Ausgangstext:
╔══

Aufgrund der mangelhaften Datenlage ist unklar, ob sich die folgenden Pflanzen, die alle bereits eine Anbauzulassung haben, bereits auf dem Acker und in den Wertschöpfungsketten befinden: Für fünf Soja- und Maispflanzen (mit verringertem Lecithin, besserer Verdaulichkeit, Pilz- und Insektenresistenz) liegen Anbauzulassungen für Brasilien und Argentinien vor. Auch in China wächst die Pipeline mit verschiedenen Soja- und Maissorten (erhöhter Ertrag, veränderter Ölgehalt) sowie Weizen (Mehltauresistenz, Herbizidresistenz). Zwei Bananen, die nicht bräunen sollen, haben 2023 und 2024 den Status «keine Gentechnik» auf den Philippinen erhalten. Nach Angaben des britischen Unternehmens TROPIC Bioscience, das die Bananen entwickelt hat, können die Pflanzen dort nun ohne Auflagen vertrieben werden. Bereits seit einigen Jahren arbeiten das US-Unternehmen Corteva und das International Maize and Wheat Improvement Center (CIMMYT) aus Mexiko an der Entwicklung von Mais, der gegen die Viruserkrankung Maize Lethal Necrosis Disease (MLND) resistent sein soll. Erstes Saatgut sollte bereits 2023 (in Afrika) erhältlich sein. Nun heisst es bei CIMMYT: «Bis 2025 wird vorbehaltlich der Einhaltung der Regulierungsverfahren kommerzielles Saatgut der gentechnisch veränderten MLN-resistenten Elite-Maishybriden für bis zu 20 000 Kleinbauern auf etwa 40 000 Hektar Anbaufläche verfügbar sein.»
Getäuschte Investoren und Insolvenzen
Gegen das US-Unternehmen Cibus Inc., das nach eigenen Angaben mit seiner Technologieplattform an einer «Industrialisierung» der Pflanzenzüchtung arbeitet, wird seit 2024 von einer Reihe von US-Anwaltskanzleien wegen Täuschung von Investoren ermittelt. Anfang 2025 musste Cibus von weiteren Rückschlägen berichten: Nachdem erst im Januar gemeldet worden war, dass sich mit der unternehmenseigenen Technologie Reispflanzen mit einer hohen Erfolgsquote in schnellem Durchsatz editieren (also verändern) lassen sollen, mussten diese Zahlen bereits im Februar korrigiert werden. Dies dürfte das Unternehmen weiter unter Druck setzen (Link).

╚══

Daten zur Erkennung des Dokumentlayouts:
╔══

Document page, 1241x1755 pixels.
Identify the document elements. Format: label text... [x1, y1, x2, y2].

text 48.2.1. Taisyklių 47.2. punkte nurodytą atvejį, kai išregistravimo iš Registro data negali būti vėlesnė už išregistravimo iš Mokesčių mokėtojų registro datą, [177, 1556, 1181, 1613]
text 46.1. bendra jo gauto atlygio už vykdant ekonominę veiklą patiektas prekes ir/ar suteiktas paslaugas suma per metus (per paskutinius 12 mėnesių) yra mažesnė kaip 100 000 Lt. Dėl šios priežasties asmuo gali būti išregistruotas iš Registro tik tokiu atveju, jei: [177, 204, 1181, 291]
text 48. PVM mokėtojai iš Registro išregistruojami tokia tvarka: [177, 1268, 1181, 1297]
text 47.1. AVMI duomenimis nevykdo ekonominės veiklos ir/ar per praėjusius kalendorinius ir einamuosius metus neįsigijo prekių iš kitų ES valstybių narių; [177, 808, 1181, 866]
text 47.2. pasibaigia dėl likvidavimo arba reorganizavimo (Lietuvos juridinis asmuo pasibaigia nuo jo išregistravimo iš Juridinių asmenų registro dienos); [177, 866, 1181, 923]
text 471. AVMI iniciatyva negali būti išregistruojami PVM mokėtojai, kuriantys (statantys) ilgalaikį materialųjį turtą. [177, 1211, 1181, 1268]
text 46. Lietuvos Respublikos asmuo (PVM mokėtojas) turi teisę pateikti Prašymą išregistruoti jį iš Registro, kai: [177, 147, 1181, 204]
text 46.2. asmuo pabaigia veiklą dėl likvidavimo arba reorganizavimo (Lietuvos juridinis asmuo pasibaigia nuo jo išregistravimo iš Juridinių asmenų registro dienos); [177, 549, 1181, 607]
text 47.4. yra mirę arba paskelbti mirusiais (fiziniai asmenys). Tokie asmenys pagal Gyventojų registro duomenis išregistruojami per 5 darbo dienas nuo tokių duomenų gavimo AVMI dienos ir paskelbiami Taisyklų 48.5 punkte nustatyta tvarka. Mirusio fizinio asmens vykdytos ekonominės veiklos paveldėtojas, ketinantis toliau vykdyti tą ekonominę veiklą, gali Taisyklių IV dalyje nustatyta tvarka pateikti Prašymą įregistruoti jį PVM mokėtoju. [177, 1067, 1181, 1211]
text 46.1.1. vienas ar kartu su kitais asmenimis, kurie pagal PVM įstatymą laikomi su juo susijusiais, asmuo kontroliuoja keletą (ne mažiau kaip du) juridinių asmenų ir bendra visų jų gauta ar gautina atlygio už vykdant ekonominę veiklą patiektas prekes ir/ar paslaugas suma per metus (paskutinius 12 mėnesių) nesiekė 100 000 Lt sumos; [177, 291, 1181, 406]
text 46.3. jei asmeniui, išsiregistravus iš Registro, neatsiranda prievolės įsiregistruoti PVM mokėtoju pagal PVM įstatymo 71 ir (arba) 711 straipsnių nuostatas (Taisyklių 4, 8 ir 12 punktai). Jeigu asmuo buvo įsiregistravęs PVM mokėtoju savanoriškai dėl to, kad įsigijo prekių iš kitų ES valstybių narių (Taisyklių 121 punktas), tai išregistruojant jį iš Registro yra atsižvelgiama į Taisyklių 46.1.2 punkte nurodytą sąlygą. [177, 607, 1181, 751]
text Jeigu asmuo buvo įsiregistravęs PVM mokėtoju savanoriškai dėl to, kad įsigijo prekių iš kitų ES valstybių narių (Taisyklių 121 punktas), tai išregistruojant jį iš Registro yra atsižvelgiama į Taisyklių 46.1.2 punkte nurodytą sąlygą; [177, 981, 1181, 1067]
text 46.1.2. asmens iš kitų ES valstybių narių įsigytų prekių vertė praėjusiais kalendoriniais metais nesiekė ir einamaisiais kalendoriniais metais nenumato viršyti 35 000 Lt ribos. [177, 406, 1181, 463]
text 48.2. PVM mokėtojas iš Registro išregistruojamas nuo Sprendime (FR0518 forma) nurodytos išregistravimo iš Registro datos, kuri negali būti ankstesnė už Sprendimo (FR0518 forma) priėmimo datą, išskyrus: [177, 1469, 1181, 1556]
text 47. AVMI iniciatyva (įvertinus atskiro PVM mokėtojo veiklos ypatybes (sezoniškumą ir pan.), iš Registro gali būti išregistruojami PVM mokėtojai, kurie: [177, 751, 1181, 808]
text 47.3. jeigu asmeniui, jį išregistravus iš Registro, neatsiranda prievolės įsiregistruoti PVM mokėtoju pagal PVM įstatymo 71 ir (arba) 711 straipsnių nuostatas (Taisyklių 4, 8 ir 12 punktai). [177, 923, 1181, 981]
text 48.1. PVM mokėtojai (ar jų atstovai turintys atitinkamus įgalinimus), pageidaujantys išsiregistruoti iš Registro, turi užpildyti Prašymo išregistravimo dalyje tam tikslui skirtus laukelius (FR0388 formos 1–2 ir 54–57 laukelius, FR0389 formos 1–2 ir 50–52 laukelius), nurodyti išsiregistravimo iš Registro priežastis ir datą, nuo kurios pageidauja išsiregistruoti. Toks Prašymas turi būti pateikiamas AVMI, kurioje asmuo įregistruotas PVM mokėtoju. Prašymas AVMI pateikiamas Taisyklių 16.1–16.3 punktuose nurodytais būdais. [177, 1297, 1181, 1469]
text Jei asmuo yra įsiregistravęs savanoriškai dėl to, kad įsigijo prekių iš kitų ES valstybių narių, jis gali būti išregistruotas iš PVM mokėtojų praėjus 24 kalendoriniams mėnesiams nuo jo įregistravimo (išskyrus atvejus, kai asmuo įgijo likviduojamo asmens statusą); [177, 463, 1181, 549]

╚══

Aufgabe 1:
Nenne alle Unternehmen und Organisationen, die im Ausgangstext namentlich erwähnt werden.
Aufgabe 2:
Beantworte anhand des Ausgangstextes folgende Fragen:
(a) In welchem Jahr sollte erstes Saatgut des MLND-resistenten Maises in Afrika erhältlich sein?
(b) Auf etwa wie vielen Hektar Anbaufläche soll bis 2025 kommerzielles Saatgut der MLN-resistenten Maishybriden verfügbar sein?
(c) In welchem Monat mussten die im Januar gemeldeten Zahlen von Cibus korrigiert werden?
Aufgabe 3:
Gib aus dem Ausgangstext alles von „Getäuschte Investoren und“ bis hinunter zu „Druck setzen (Link).“ unverändert wieder.

Lösung 1:
- TROPIC Bioscience
- Corteva
- International Maize and Wheat Improvement Center (CIMMYT)
- Cibus Inc.

Lösung 2:
(a) 2023
(b) Auf etwa 40 000 Hektar
(c) Im Februar

Lösung 3:
Getäuschte Investoren und Insolvenzen
Gegen das US-Unternehmen Cibus Inc., das nach eigenen Angaben mit seiner Technologieplattform an einer «Industrialisierung» der Pflanzenzüchtung arbeitet, wird seit 2024 von einer Reihe von US-Anwaltskanzleien wegen Täuschung von Investoren ermittelt. Anfang 2025 musste Cibus von weiteren Rückschlägen berichten: Nachdem erst im Januar gemeldet worden war, dass sich mit der unternehmenseigenen Technologie Reispflanzen mit einer hohen Erfolgsquote in schnellem Durchsatz editieren (also verändern) lassen sollen, mussten diese Zahlen bereits im Februar korrigiert werden. Dies dürfte das Unternehmen weiter unter Druck setzen (Link).